Il cardinale Pell accusato di pedofilia

Papa Francesco gli concede un periodo di congedo per potersi difendere

ROMA – Il fulmine è arrivato da Melbourne l’altra notte, ma non a ciel sereno. Da tempo infatti il cardinale George Pell era indagato dalla magistratura australiana per presunte vicende di pedofilia e con l’accusa di avere coperto abusi del clero quando era arcivescovo di Melbourne e poi a Sydney. Lo stesso Pell, lo scorso anno, testimoniando di fronte alla Commissione in videoconferenza da Roma, pur negando di avere avuto un ruolo nell’insabbiamento di casi di pedofilia nel clero, ha riconosciuto che la “Chiesa ha commesso errori enormi”.

Il porporato australiano è il più alto funzionario vaticano ad essere accusato direttamente di gravi abusi sessuali su minori compiuti una quarantina di anni fa. Uomo di fiducia di Papa Francesco, Pell è prefetto della Segreteria per l’economia e componente del C9, il consiglio dei cardinali voluto da Bergoglio per riformare la Curia romana.
Proprio in virtù di questi incarichi così importanti, il Papa ha concesso al cardinale George Pell un periodo di congedo per consentirgli di rispondere alla accuse nel tribunale di Melbourne dove è stato convocato per il prossimo 18 luglio.

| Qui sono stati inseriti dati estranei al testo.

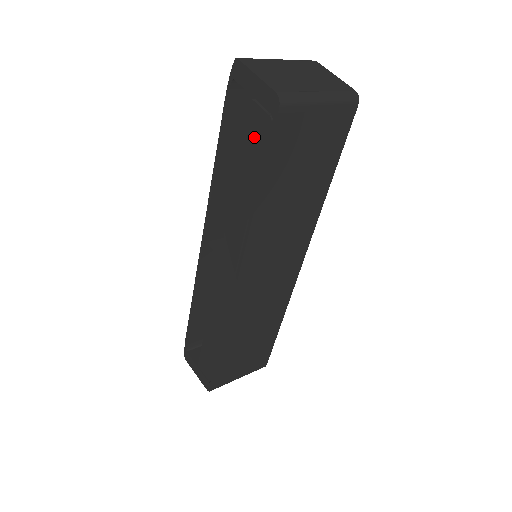
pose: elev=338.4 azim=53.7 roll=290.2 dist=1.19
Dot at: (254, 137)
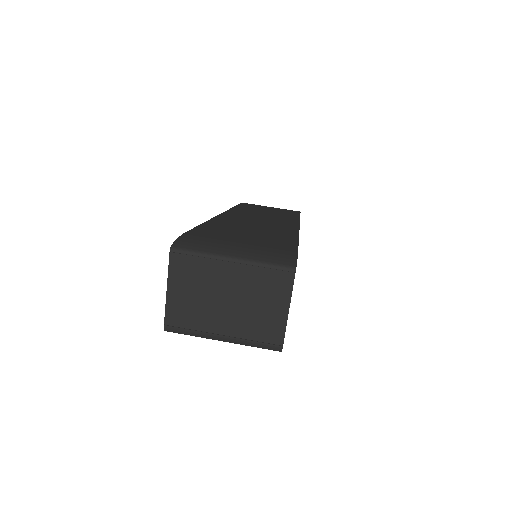
Dot at: occluded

Se qualcuno poteva dubitare che il presule sarebbe andato in Australia per presentarsi al processo, l’Arcidiocesi di Sydney ha diffuso un breve comunicato per conto del cardinale, in cui si legge che Pell, appena avuta notizia dell’incriminazione a suo carico, ha negato con forza ogni addebito, chiarendo di aver predisposto le cose per essere a Melbourne il 18 luglio per chiarire la sua posizione

Nel corso di una breve conferenza stampa, Pell si è detto vittima di una character assasination senza tregua, una campagna mirata a sbatterlo in prima pagina come “mostro”. “Non vedo l’ora di potermi difendere in tribunale”, ha aggiunto, ribadendo la sua completa estraneità ai fatti. “Sono innocente, le accuse sono false e considero l’idea stessa di abuso sessuale un crimine orribile”.

In attesa del procedimento che dovrà far luce sui fatti, ci si interroga sulle possibili conseguenze da qui al 18 luglio. Delle due l’una: o seguendo la regola di Francesco, ‘prima la giustizia poi le nostre decisioni’, il congedo non produce alcun effetto permanente, oppure potrebbe essere lo stesso cardinale, motu proprio, ad autosospendersi dagli incarichi di primissimo piano che ricopre in Vaticano.

A spingere in questa seconda direzione potrebbe essere la considerazione che è dal 2014 che ricopre l’incarico di prefetto della Segreteria per l’economia e quindi, pur essendo di durata quinquennale, potrebbe considerare già fatta buona parte del lavoro affidatogli. In secondo luogo il cardinale ha compiuto qualche giorno fa 76 anni, cioè già oltre l’età della “pensione” per vescovi e cardinali che ricoprono incarichi di curia o pastorali.